5
Yorum
1
Beğeni
0,0
Puan
1434
Okunma
Daha on beşinde ya var ya yoktular
Yeni sürgün vermişti ruhlarında,
Geleceğe dair yaşanacak umutlar
Öğretmen, doktor...olup,
Köy köy, kasaba kasaba gezecektiler
Çocuk denilecek yaşta, babası yaşındaki
Erkeklerle evlendirilen, ağalık düzenine,
Töre illetine acımasızca, kurban edilen
Çaresizce boyun büken, kadınların
Sesi, kulağı, savunucusu olacaktı herbiri..
Söz vermiştiler!
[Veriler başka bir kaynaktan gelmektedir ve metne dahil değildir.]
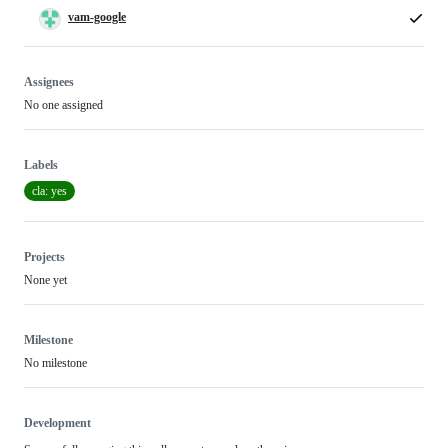
vam-google
Assignees
No one assigned
Labels
cla: yes
Projects
None yet
Milestone
No milestone
Development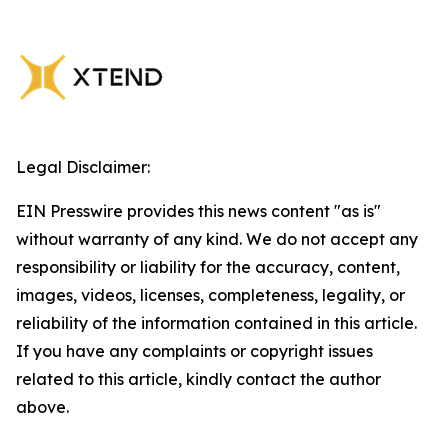
Legal Disclaimer:
EIN Presswire provides this news content "as is"
without warranty of any kind. We do not accept any
responsibility or liability for the accuracy, content,
images, videos, licenses, completeness, legality, or
reliability of the information contained in this article.
If you have any complaints or copyright issues
related to this article, kindly contact the author
above.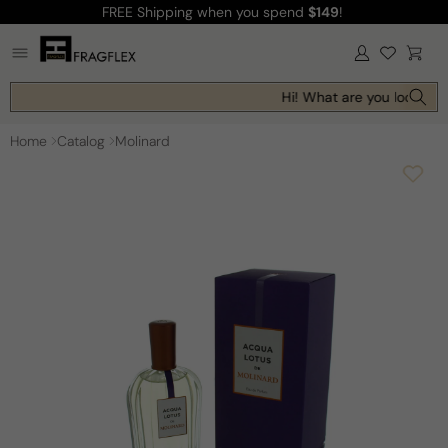
FREE Shipping
when you spend
$149
!
Skip to
content
Log
Cart
in
Hi! What are you looking f
Home
Catalog
Molinard
Skip to
product
information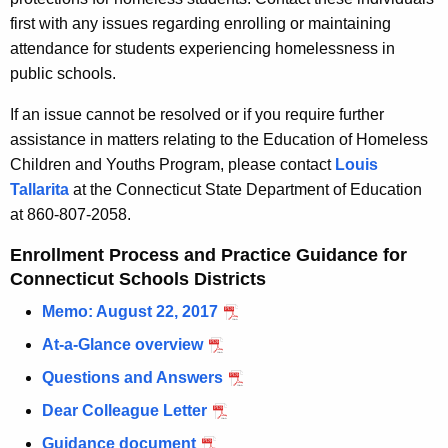
first with any issues regarding enrolling or maintaining
attendance for students experiencing homelessness in
public schools.
If an issue cannot be resolved or if you require further
assistance in matters relating to the Education of Homeless
Children and Youths Program, please contact
Louis
Tallarita
at the Connecticut State Department of Education
at 860-807-2058.
Enrollment Process and Practice Guidance for
Connecticut Schools Districts
Memo: August 22, 2017
At-a-Glance overview
Questions and Answers
Dear Colleague Letter
Guidance document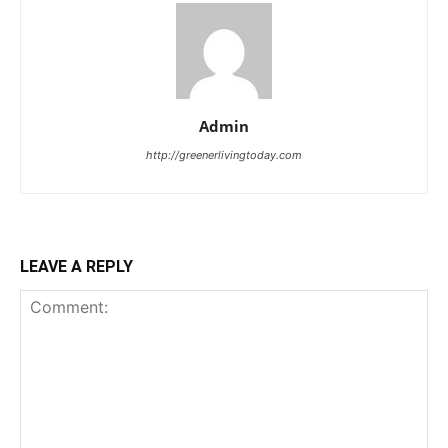
Admin
http://greenerlivingtoday.com
LEAVE A REPLY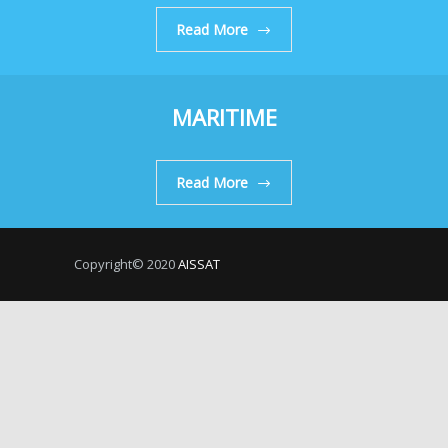
Read More
MARITIME
Read More
Copyright© 2020
AISSAT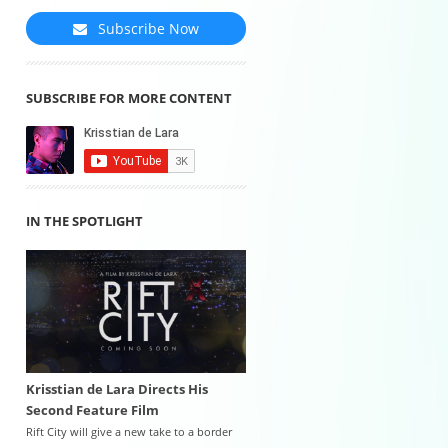
Subscribe Now
SUBSCRIBE FOR MORE CONTENT
IN THE SPOTLIGHT
Krisstian de Lara Directs His
Second Feature Film
Rift City will give a new take to a border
Kimi koca dayağında
can veren bacısına, kızına..
Kimi daha kendini dünyaya getirirken, kaybettiği, kokusuna hasret büyüdüğü Anasına..
..... Her biri ayrı ayrı hikayelerin kurbanı olmuşlardı...
Nereden bilebilirdi ki, apansız üzerlerine,
Kara gölge gibi çöken karanlık ellerin
Tüm umutlarını, hayallerini ellerinden alıp
Umutla yola çıktığı yarınlarında
Beyaz örtülerinin kefeni olacağını,
Analarıyla aynı kaderi paylaşacaklarını..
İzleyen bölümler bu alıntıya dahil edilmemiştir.